Saya melakukan pekerjaan rumah tangga sejak sekolah dasar kelas empat, ketika ibu saya melahirkan anak kelima. Waktu itu, Bapak sering membangunkan anak-anaknya pas adzan subuh.
Setelah salat Subuh, Bapak mengajak saya dan kakak ke sungai cideres untuk mencuci baju. Sungai itu cukup lebar, airnya jernih dan banyak bebatuan yang bisa digunakan untuk mencuci pakaian. Jika pagi, banyak warga yang beraktivitas, nyuci piring, baju, mandi,Â
Bapak menggosok pakaian kotor di atas batu lebar, sementara saya dan kakak membilas dan memasukkannya kembali ke dalam ember. Pekerjaan mencuci dilakukan setiap hari sebelum ke sekolah.

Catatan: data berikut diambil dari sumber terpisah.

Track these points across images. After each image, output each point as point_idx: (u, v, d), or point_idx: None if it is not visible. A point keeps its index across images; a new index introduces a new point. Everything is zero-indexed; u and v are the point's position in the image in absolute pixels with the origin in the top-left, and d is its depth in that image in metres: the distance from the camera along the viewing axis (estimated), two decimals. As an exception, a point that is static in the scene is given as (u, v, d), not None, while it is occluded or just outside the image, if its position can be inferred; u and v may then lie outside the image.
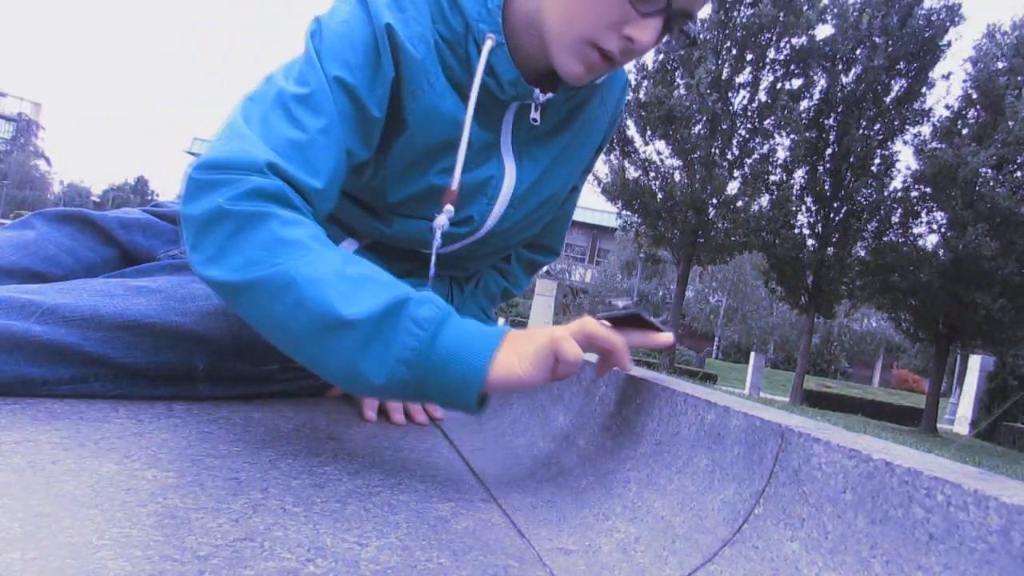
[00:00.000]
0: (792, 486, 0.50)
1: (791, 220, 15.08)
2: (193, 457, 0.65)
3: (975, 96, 13.84)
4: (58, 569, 0.40)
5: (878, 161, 14.68)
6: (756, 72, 14.50)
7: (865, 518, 0.44)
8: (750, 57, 14.38)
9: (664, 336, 0.77)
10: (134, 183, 58.62)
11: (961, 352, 16.14)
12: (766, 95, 14.48)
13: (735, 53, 14.34)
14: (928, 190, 14.03)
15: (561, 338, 0.68)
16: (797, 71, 14.53)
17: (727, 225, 14.41)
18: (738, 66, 14.45)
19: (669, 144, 14.50)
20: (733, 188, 14.52)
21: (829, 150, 14.79)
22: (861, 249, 15.08)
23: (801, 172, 15.09)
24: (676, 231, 14.57)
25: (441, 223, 0.91)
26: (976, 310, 13.10)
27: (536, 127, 0.93)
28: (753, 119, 14.41)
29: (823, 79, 14.75)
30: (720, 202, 14.31)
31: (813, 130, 14.64)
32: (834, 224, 14.88)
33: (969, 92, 13.98)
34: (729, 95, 14.31)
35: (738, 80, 14.55)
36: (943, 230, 14.02)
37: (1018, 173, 13.40)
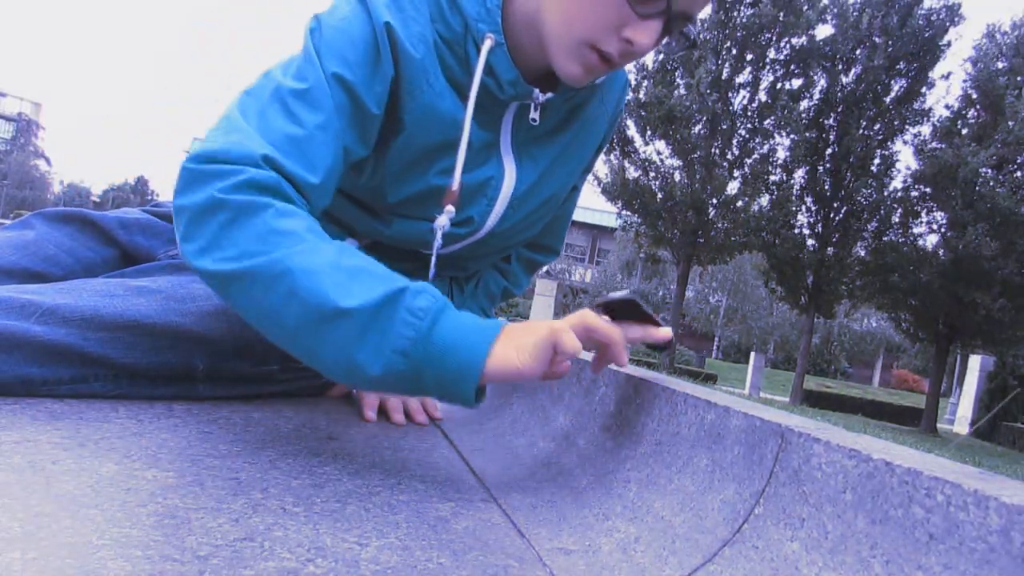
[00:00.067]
0: (792, 486, 0.50)
1: (791, 220, 15.09)
2: (193, 457, 0.65)
3: (975, 96, 13.85)
4: (58, 569, 0.40)
5: (878, 161, 14.69)
6: (756, 72, 14.51)
7: (865, 518, 0.44)
8: (750, 57, 14.39)
9: (663, 331, 0.77)
10: (134, 183, 58.62)
11: (961, 352, 16.15)
12: (766, 95, 14.49)
13: (735, 53, 14.35)
14: (928, 190, 14.04)
15: (560, 330, 0.68)
16: (797, 71, 14.54)
17: (727, 225, 14.42)
18: (738, 66, 14.46)
19: (669, 144, 14.51)
20: (733, 188, 14.53)
21: (829, 150, 14.80)
22: (861, 249, 15.09)
23: (801, 172, 15.10)
24: (676, 231, 14.58)
25: (442, 224, 0.91)
26: (976, 310, 13.10)
27: (536, 127, 0.93)
28: (753, 119, 14.42)
29: (823, 79, 14.76)
30: (720, 202, 14.32)
31: (813, 130, 14.65)
32: (834, 224, 14.89)
33: (969, 92, 13.98)
34: (729, 95, 14.32)
35: (738, 80, 14.56)
36: (943, 230, 14.03)
37: (1018, 173, 13.40)
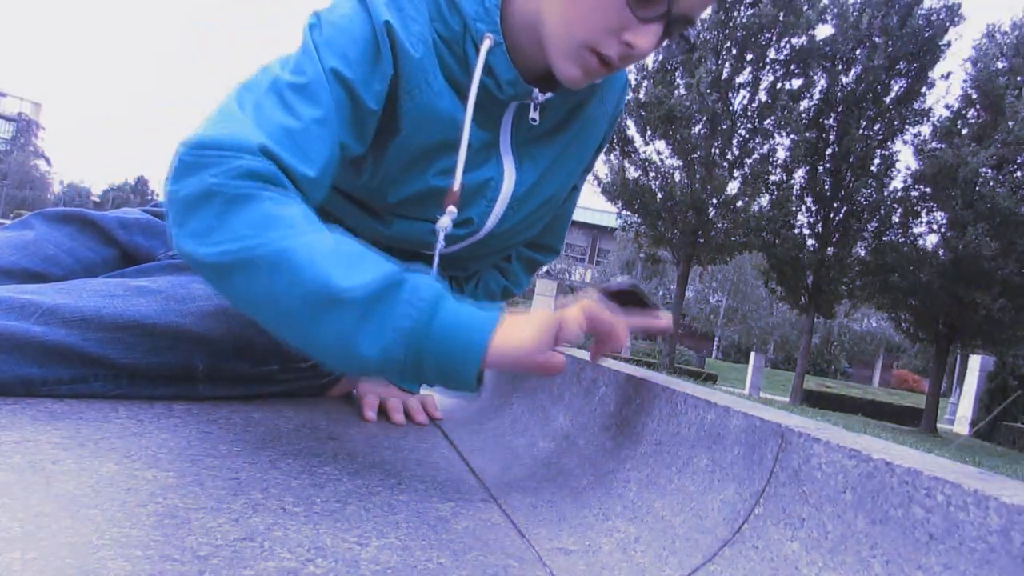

Pulang dari sungai, kakak akan menjemur pakaian, saya menyapu  rumah, Bapak sibuk dengan tanamannya di sebelah rumah. Pagi-pagi semua anggota keluarga sibuk dengan tugasnya masing-masing, termasuk adik yang masih kecil. Dia menjaga adik bayi tatkala Ibu memasak sarapan.
Tugas-tugas kerumahtanggaan, saya belajar dari Ibu dan Bapak. Mereka tidak pernah mengatakan manfaatnya karena orang tua jaman dulu tidak belajar ilmu parenting. Ini hanya ilmu turun temurun, kalau anak perempuan harus bisa mengurus pekerjaan rumah tangga. Seolah-olah anak perempuan harus jadi ibu rumah tangga. Padahal tidak juga, setiap nasehatnya terselip harapan, "Belajar, biar jadi orang sukses."
Bagaimana dengan anak-anak milenial?
Dalam sebuah kegiatan lingkungan, ada seorang ibu yang terlambat datang. Dia memberi alasan keterlambatannya karena pekerjaan di rumah banyak, mencuci piring, baju, nyapu, ngepel dan sebagainya.
Seseorang menyeletuk, "Putrinya diajari nyuci piring, kan sudah remaja!"
Si Ibu menjawab, "Halah ... kelamaan, daripada kedua anak saya berantem, mendingan tak kerjakan sendiri, aman."
SI ibu berpendapat dengan mengerjakan pekerjaan rumah tangga sendiri, keadaan rumah jauh dari perselisihan saudara.